=== DIRECTIONS FOR THIS TASK ===
Which lines in the entries below contain the word "reads"? Extract each of them.

[Items listed in a dataset]

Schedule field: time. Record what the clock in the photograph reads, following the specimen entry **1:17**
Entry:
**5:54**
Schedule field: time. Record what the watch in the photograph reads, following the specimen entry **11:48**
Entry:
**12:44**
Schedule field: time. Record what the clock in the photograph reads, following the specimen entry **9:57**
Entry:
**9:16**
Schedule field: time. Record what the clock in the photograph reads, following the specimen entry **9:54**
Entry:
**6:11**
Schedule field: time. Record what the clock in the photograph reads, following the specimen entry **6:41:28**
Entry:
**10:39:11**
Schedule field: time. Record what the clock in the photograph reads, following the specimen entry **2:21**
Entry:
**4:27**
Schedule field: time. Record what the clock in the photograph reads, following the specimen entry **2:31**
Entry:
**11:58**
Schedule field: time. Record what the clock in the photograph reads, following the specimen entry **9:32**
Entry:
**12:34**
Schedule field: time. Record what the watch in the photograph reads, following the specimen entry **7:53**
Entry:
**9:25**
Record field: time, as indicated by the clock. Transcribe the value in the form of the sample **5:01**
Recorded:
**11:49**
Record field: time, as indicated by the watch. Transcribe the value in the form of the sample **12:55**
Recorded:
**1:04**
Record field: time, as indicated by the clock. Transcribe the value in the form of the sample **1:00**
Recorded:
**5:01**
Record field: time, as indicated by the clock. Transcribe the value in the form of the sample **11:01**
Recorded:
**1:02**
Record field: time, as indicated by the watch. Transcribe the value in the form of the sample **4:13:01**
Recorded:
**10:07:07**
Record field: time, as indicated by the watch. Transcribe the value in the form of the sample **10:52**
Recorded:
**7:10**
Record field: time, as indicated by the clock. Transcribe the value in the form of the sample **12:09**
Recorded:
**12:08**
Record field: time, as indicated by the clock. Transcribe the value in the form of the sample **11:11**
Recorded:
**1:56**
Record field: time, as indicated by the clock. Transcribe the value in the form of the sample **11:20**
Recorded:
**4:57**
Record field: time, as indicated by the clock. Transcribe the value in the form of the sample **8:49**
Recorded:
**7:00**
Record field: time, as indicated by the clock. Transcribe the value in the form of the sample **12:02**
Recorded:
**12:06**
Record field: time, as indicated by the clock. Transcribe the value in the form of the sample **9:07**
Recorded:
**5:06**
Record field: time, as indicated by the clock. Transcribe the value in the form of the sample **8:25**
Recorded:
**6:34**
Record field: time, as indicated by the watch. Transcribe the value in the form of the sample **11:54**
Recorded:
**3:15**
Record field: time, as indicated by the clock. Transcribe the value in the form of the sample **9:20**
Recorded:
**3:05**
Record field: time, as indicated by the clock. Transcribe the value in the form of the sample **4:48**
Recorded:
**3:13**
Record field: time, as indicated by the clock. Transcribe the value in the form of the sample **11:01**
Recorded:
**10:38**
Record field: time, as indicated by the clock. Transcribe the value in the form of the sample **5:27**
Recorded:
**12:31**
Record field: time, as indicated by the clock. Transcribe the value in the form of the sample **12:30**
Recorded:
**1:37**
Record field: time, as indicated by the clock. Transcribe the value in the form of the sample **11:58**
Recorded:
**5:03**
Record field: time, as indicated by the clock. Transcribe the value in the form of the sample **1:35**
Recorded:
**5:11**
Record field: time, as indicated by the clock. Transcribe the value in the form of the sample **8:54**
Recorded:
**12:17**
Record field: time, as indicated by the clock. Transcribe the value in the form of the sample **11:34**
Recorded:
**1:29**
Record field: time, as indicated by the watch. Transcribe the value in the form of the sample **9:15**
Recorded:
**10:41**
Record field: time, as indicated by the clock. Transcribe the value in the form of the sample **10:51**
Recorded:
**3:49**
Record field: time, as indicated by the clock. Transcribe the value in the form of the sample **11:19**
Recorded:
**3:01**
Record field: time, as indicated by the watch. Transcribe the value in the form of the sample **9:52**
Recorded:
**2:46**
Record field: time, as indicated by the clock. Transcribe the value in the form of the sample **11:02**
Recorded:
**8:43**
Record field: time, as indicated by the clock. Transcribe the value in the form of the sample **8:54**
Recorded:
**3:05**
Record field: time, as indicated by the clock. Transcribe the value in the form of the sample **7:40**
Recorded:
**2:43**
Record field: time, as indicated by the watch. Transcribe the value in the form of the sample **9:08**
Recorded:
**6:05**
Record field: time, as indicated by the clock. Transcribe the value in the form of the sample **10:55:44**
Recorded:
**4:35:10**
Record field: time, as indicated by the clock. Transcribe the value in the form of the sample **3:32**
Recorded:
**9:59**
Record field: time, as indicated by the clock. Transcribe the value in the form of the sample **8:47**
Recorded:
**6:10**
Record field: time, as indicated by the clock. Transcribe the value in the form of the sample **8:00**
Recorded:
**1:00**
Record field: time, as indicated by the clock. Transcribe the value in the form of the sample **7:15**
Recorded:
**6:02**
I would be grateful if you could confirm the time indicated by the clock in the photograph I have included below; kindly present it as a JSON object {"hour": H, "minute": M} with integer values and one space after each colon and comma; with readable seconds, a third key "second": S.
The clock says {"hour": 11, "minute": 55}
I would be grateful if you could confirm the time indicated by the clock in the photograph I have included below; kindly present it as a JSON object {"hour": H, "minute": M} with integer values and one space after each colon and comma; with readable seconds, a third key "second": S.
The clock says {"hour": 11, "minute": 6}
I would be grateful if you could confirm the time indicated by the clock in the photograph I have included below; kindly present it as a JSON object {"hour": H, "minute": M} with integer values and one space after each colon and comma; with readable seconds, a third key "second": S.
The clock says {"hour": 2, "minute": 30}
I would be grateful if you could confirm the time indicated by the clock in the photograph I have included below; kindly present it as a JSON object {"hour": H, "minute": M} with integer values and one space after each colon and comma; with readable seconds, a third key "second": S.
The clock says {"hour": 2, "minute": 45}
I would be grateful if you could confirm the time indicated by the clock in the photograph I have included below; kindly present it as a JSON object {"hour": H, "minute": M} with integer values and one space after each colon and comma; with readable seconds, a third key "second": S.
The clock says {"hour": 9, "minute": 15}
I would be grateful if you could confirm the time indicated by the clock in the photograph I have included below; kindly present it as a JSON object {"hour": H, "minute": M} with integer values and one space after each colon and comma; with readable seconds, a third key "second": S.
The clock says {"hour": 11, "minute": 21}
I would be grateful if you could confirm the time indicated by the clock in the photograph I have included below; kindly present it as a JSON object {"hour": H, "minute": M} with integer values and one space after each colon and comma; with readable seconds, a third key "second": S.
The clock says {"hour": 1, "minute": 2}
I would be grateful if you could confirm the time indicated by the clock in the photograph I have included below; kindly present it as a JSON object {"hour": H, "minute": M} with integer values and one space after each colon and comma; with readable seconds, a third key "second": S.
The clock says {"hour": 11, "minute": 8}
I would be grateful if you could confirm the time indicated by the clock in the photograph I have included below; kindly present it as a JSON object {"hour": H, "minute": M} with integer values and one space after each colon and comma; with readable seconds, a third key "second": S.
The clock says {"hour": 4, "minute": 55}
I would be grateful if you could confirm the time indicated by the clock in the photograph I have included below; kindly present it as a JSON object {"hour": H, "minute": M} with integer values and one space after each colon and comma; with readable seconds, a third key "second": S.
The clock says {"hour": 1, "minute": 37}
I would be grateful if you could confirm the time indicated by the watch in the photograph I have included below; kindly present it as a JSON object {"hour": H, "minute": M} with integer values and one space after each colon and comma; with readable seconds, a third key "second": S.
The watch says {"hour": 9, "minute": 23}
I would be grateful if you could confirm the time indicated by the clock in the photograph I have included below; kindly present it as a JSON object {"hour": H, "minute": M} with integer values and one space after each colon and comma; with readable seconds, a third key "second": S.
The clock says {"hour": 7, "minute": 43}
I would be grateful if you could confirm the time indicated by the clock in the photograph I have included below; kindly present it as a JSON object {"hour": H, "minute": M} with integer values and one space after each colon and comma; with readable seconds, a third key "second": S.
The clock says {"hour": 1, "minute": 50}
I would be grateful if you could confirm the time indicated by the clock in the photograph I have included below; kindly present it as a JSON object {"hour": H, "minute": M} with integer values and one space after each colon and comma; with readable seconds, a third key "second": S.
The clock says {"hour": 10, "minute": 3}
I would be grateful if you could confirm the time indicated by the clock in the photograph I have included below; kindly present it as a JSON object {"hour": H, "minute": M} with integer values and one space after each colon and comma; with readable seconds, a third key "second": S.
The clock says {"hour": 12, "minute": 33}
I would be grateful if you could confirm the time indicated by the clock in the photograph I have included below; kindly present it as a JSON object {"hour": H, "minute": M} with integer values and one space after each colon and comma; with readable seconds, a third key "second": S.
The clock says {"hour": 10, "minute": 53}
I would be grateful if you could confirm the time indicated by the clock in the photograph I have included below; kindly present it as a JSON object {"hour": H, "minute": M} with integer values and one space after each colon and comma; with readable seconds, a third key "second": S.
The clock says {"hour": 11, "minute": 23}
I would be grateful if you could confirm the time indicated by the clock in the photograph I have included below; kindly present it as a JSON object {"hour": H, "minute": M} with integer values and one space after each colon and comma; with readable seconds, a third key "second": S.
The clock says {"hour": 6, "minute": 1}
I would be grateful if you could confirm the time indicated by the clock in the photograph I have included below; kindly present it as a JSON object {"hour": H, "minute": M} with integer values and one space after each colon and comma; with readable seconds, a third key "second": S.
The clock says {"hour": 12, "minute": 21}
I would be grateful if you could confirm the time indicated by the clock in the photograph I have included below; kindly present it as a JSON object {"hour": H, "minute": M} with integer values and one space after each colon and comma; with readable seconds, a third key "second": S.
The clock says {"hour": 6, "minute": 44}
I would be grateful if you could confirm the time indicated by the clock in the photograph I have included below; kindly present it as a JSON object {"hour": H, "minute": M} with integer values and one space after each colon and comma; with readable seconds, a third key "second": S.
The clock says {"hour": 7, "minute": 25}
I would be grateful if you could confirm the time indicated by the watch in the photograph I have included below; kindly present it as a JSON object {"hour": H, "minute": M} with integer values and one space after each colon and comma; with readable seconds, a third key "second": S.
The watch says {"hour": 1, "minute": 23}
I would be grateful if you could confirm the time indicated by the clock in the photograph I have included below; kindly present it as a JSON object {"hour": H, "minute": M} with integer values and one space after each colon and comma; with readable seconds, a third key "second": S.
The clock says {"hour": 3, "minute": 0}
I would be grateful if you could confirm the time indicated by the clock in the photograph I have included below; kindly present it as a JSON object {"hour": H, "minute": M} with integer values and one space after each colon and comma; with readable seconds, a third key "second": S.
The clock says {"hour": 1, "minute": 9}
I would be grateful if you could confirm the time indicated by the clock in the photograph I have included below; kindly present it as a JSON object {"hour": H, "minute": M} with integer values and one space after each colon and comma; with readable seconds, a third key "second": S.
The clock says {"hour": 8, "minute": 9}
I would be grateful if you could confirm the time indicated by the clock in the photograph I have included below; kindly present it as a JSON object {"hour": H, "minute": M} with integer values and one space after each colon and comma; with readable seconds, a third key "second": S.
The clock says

=== WORKED ANSWER ===
Schedule field: time. Record what the clock in the photograph reads, following the specimen entry **1:17**
Schedule field: time. Record what the watch in the photograph reads, following the specimen entry **11:48**
Schedule field: time. Record what the clock in the photograph reads, following the specimen entry **9:57**
Schedule field: time. Record what the clock in the photograph reads, following the specimen entry **9:54**
Schedule field: time. Record what the clock in the photograph reads, following the specimen entry **6:41:28**
Schedule field: time. Record what the clock in the photograph reads, following the specimen entry **2:21**
Schedule field: time. Record what the clock in the photograph reads, following the specimen entry **2:31**
Schedule field: time. Record what the clock in the photograph reads, following the specimen entry **9:32**
Schedule field: time. Record what the watch in the photograph reads, following the specimen entry **7:53**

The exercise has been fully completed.